What role can local government play in delivering affordable housing? [AHURI Brief, 13 Jan 2020] Many Australian local government areas (LGAs) – particularly in our capital cities – are developing affordable housing strategies framed around the need for housing for low-income “key” workers in their neighbourhoods. These workers, including those in hospitality, healthcare support and retail, are increasingly travelling longer distances to work, as high rents force them to move further out from the center. Long travel times may in due course lead these people to seek jobs closer to home, leaving the high cost inner-city suburbs struggling to find a pool of suitably qualified workers – to the disadvantage of inner (capital) city LGAs in particular. Some such LGAs are turning to planning controls such as inclusionary zoning and voluntary planning agreements (VPAs) to increase the supply of affordable housing for key workers.
Housing is at the root of many of the rich world’s problems [The Economist, Special Report, 16 Jan, 2020] This Special Report by Callum Williams charts the failings of the housing market in recent times across numerous parts of the rich world, including Australia.
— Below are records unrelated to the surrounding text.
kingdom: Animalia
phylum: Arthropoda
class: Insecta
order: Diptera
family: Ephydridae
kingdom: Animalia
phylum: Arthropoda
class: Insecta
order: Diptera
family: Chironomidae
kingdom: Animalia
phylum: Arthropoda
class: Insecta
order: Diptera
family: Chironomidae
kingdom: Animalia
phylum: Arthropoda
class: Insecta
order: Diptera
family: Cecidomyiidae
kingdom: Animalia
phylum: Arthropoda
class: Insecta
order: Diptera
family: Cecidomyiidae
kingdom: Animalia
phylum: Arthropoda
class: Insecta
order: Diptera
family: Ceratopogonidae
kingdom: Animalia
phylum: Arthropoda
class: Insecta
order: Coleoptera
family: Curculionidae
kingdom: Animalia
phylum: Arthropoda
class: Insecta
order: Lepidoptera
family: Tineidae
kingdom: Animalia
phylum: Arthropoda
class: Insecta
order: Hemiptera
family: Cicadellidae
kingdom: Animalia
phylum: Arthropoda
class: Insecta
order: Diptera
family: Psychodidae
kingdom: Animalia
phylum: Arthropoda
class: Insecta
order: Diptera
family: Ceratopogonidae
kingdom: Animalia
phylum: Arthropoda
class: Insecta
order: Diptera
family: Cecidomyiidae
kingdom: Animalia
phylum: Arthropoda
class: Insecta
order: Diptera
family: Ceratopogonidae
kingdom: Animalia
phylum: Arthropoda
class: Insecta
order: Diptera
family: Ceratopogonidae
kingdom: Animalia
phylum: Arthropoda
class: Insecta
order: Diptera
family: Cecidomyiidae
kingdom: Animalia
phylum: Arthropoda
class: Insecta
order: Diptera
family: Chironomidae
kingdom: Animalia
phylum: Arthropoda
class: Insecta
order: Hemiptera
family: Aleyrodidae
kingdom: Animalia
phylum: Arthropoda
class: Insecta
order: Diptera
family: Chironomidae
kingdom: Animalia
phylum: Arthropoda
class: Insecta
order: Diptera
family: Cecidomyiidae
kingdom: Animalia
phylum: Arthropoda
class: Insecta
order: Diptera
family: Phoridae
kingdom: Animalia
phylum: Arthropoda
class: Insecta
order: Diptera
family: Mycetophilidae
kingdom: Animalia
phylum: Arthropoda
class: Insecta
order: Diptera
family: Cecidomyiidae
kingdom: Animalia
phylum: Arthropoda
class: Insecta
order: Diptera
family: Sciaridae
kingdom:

The Report blames a mismanaged housing market, at least in significant part, for the global financial crisis of 2008-10, as well as a range of other recessions in the rich world. It notes: “Costly housing is unambiguously bad for the rich world’s growing population of renters” and “The rich world’s most productive cities do not build enough new houses, constraining their growth and making them more expensive than they would otherwise be.” The Report argues that since the second world war, governments across the rich world have made three big mistakes: “They have made it too difficult to build the accommodation that their populations require; they have created unwise economic incentives for households to funnel more money into the housing market; and they have failed to design a regulatory infrastructure to constrain housing bubbles.” The Report describes “lack of building” as lying at the root of the failure of the housing market… “From Sydney to Sydenham, fiddly regulations protect the elite of existing homeowners and prevent developers from building the skyscrapers and flats that the modern economy demands. The resulting high rents and house prices make it hard for workers to move to where the most productive jobs are, and have slowed growth…The soaring cost of housing has created gaping inequalities and inflamed both generational and geographical divides.” The Report author does not see doom and gloom everywhere. For example, he praises government efforts to boost housing supply and make it more affordable (either to own or rent) in Singapore, Japan, Switzerland and Germany (a country with a high proportion of long-term renters, and perhaps the best example of a rich and successful country not bound by the “home-ownership fetish”).